Часом позже Библиотекарь несся, колыхаясь, под полуночным дождиком, опираясь на костяшки пальцев. Его голова разрывалась от музыки.
Он приземлился на лужайке Незримого Университета и помчался в Главный Зал, широко размахивая руками, чтобы не упасть.
Внутри он остановился.
Лунный свет сочился в окна, выхватывая из тьмы то, что Аркканцлер обычно именовал «нашим мощным органом», к вящему смущению преподавательского состава. Трубы полностью закрывали одну из стен, напоминая в темноте колонны или, может быть, сталагмиты какой-то чудовищно древней пещеры. Где-то там, среди них, затерялся пульт органиста, с тремя гигантскими клавиатурами и сотней клавиш для специальных эффектов.
Орган использовался довольно редко, разве что на различных официальных церемониях и на университетский Виноват. [13]. Однако Библиотекарь, энергично накачивающий мехи, временами издавая возбужденное «уук», чувствовал, что он способен на большее.

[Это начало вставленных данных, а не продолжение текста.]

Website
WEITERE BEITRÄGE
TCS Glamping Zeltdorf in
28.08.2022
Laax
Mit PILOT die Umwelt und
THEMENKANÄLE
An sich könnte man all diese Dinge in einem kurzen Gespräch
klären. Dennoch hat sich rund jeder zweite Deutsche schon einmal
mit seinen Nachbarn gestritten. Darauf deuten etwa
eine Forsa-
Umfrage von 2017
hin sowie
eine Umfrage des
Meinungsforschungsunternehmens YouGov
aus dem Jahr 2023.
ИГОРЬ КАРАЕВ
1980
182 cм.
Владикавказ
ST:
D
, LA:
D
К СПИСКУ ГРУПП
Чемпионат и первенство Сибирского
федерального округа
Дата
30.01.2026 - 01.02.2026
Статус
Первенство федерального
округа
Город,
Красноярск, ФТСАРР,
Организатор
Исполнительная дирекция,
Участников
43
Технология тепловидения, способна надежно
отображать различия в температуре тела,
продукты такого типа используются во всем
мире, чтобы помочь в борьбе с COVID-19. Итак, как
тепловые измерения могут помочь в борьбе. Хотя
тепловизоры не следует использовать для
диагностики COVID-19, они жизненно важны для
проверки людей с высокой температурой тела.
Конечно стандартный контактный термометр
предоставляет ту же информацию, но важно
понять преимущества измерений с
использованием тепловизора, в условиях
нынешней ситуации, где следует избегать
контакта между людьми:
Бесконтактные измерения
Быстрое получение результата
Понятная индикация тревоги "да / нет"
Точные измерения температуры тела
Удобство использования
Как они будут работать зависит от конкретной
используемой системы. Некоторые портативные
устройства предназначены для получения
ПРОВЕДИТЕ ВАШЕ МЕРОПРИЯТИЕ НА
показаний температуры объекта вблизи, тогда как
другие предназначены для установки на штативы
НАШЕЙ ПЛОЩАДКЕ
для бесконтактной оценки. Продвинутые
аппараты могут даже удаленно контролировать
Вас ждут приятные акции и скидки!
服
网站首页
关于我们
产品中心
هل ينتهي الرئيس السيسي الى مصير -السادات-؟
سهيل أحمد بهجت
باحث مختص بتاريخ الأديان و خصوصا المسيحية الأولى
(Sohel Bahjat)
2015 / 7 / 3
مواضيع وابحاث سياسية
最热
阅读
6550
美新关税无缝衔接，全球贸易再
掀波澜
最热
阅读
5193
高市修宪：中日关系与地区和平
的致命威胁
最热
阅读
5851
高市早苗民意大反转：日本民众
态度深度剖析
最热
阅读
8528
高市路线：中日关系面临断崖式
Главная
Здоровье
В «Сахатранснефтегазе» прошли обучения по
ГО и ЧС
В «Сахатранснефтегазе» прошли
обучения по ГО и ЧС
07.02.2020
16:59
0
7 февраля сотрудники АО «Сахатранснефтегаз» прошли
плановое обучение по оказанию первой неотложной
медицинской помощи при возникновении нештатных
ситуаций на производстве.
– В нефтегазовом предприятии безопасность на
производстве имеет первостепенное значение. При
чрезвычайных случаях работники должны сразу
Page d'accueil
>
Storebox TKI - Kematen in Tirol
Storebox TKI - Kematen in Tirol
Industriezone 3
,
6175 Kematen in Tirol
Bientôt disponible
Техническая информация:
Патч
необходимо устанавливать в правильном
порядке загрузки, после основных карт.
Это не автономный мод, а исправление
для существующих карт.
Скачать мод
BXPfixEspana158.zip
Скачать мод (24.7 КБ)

Взрослый самец орангутанга может выглядеть как добродушная кипа старых носков, но в нем скрыта сила, способная заставить человека одного с ним веса жрать коврики.
Он перестал нагнетать воздух только тогда, когда рычаг раскалился, а резервуары начали шипеть и попукивать. Затем он ловко забросил себя в кресло. Все сооружение мягко гудело от чудовищного внутреннего давления.

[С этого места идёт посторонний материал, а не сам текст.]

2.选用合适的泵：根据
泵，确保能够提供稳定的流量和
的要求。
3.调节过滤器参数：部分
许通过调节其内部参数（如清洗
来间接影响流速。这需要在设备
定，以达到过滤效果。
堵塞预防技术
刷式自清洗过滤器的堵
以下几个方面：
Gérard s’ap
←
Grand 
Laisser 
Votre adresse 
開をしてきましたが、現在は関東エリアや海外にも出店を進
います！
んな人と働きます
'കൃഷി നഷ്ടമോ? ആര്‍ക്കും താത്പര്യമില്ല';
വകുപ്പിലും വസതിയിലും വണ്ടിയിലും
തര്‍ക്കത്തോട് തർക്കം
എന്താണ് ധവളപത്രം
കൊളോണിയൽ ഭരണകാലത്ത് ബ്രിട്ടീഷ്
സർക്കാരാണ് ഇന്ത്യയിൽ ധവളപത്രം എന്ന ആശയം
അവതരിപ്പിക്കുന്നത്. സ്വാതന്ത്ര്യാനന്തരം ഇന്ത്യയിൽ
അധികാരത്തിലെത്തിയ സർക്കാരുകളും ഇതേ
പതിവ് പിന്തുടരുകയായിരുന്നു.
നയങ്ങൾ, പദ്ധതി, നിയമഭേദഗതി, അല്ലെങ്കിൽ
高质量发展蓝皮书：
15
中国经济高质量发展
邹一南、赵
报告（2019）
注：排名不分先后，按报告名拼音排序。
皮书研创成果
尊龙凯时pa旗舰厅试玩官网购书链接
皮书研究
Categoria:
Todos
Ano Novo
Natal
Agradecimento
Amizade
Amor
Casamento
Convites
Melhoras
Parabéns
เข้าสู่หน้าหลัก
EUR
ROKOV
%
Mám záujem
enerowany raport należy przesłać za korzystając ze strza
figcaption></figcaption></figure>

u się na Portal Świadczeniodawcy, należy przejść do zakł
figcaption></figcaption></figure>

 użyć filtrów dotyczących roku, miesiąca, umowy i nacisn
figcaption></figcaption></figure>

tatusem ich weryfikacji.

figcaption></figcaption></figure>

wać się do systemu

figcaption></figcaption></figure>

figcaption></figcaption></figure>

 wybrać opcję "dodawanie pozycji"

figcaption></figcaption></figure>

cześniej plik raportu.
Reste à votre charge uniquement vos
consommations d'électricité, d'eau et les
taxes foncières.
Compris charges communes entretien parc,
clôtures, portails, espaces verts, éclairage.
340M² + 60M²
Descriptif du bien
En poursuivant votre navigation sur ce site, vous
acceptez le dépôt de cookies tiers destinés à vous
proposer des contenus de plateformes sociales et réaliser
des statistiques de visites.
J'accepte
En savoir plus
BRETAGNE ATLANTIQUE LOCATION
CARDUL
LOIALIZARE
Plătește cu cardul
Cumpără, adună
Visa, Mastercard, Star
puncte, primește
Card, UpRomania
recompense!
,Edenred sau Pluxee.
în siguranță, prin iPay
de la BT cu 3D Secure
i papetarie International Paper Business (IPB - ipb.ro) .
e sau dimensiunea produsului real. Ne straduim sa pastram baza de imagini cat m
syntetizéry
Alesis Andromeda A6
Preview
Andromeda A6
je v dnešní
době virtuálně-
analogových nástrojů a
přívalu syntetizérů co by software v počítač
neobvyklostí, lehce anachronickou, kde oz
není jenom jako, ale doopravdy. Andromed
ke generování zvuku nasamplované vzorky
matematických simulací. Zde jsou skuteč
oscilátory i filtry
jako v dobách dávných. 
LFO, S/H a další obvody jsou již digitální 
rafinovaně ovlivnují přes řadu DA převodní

Библиотекарь свел руки вместе и размял пальцы — прозвучавший треск, учитывая количество пальцев, был весьма впечатляющим.
Он воздел руки.
Замер.
Он опустил руки и вдавил клавиши Vox Humana, Vox Dei и Vox Diabolica. Орган застонал еще более настойчиво.
Он воздел руки.
Замер.
Он опустил руки и утопил все оставшиеся клавиши, включая двенадцать со знаком "?" на них и две с наклейками, извещающими на нескольких языках, что к ним нельзя прикасаться ни при каких условиях.
Он воздел руки.
Он воздел также и ноги, нацелившись ими на самые опасные педали.
Он зажмурил глаза.
Он застыл на мгновение в многозначительной тишине — летчик-испытатель, готовый ринуться за границы изведанного на космическом корабле «Мелодия». Он позволил текучему ощущению музыки заполнить мозг и стечь по рукам в пальцы.